A ***.

Je me trouvai l'autre jour dans une compagnie où je vis un homme bien content de lui. Dans un quart d'heure, il décida trois questions de morale, quatre problèmes historiques, et cinq points de physique: je n'ai jamais vu un décisionnaire si universel; son esprit ne fut jamais suspendu par le moindre doute. On laissa les sciences; on parla des nouvelles du temps: il décida sur les nouvelles du temps. Je voulus l'attraper, et je dis en moi-même: Il faut que je me mette dans mon fort; je vais me réfugier dans mon pays. Je lui parlai de la Perse; mais à peine lui eus-je dis quatre mots, qu'il me donna deux démentis, fondés sur l'autorité de messieurs Tavernier et Chardin. Ah! bon Dieu! dis-je en moi-même, quel homme est-ce là? Il connoîtra tout à l'heure les rues d'Ispahan mieux que moi! Mon parti fut bientôt pris: je me tus, je le laissai parler, et il décide encore.

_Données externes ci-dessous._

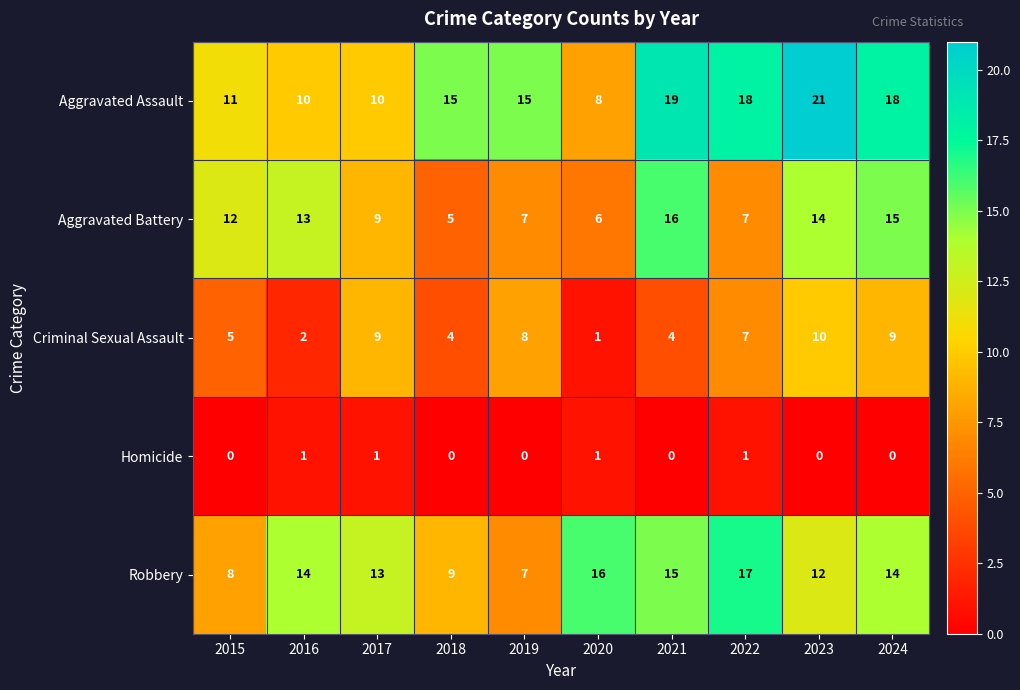

Is it true that Homicide equals 1 at 2020?

True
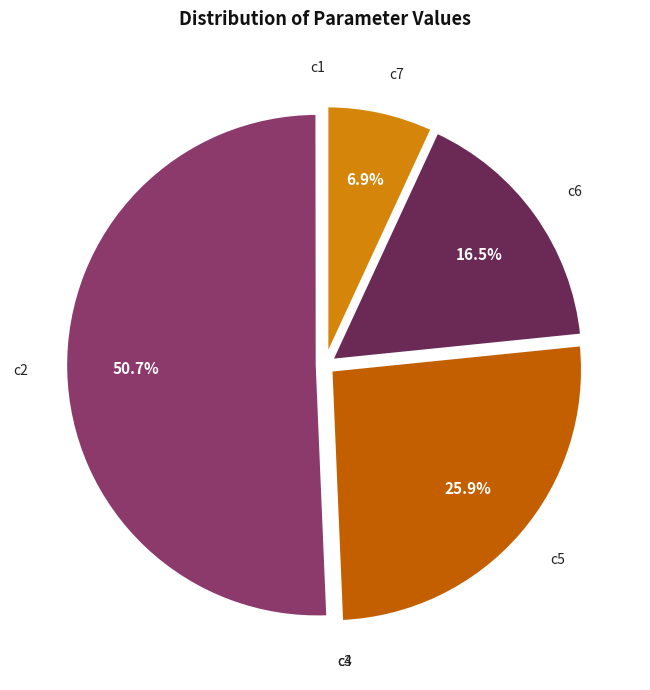

Is it true that c5 is 34% of the pie?

False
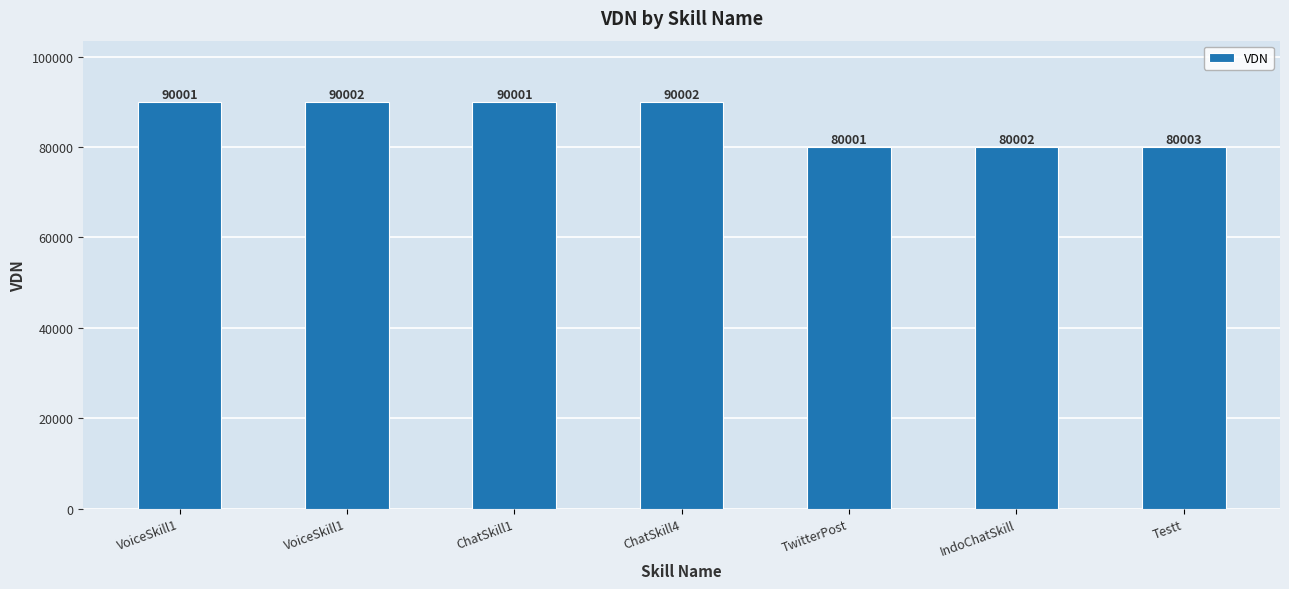

Count the number of categories in the chart.

7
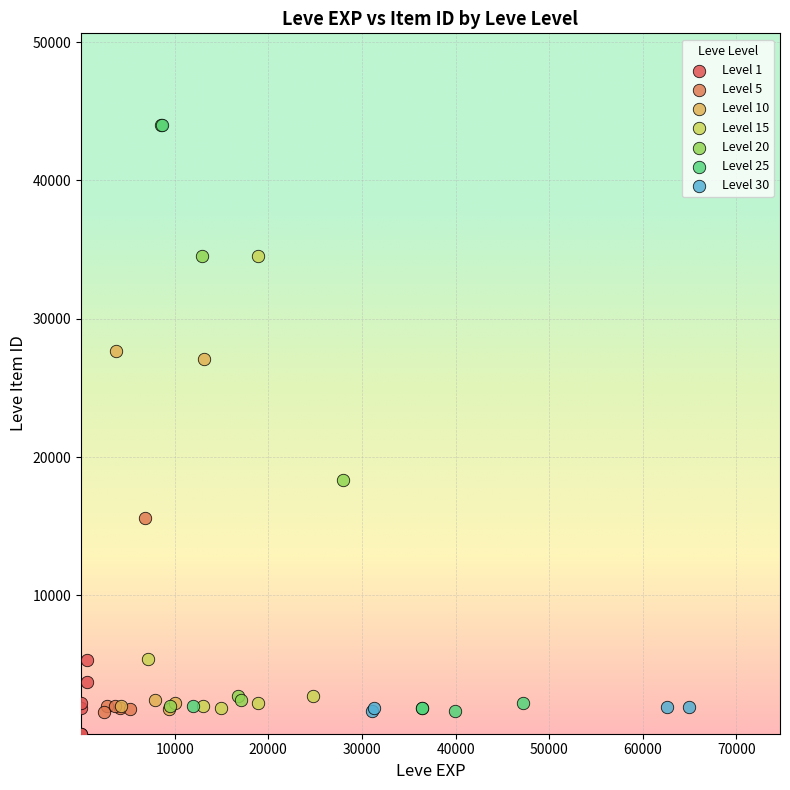

What are all the series names shown in the legend?

Level 1, Level 5, Level 10, Level 15, Level 20, Level 25, Level 30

A Paris, le 8 de la lune de Zilcadé, 1715.


LETTRE LXXIII.

RICA A ***.

J'ai ouï parler d'une espèce de tribunal qu'on appelle l'Académie françoise: il n'y en a point de moins respecté dans le monde; car on dit qu'aussitôt qu'il a décidé, le peuple casse ses arrêts, et lui impose des lois qu'il est obligé de suivre.

Il y a quelque temps que, pour fixer son autorité, il donna un code de ses jugements. Cet enfant de tant de pères étoit presque vieux quand il naquit; et quoiqu'il fût légitime, un bâtard, qui avoit déjà paru, l'avoit presque étouffé dans sa naissance.

Ceux qui le composent n'ont d'autre fonction que de jaser sans cesse: l'éloge va se placer comme de lui-même dans leur babil éternel; et sitôt qu'ils sont initiés dans ses mystères, la fureur du panégyrique vient les saisir, et ne les quitte plus.

Ce corps a quarante têtes, toutes remplies de figures, de métaphores et d'antithèses; tant de bouches ne parlent presque que par exclamation; ses oreilles veulent toujours être frappées par la cadence et l'harmonie. Pour les yeux, il n'en est pas question: il semble qu'il soit fait pour parler, et non pas pour voir. Il n'est point ferme sur ses pieds; car le temps, qui est son fléau, l'ébranle à tous les instants, et détruit tout ce qu'il a fait. On a dit autrefois que ses mains étoient avides; je ne t'en dirai rien, et je laisse décider cela à ceux qui le savent mieux que moi.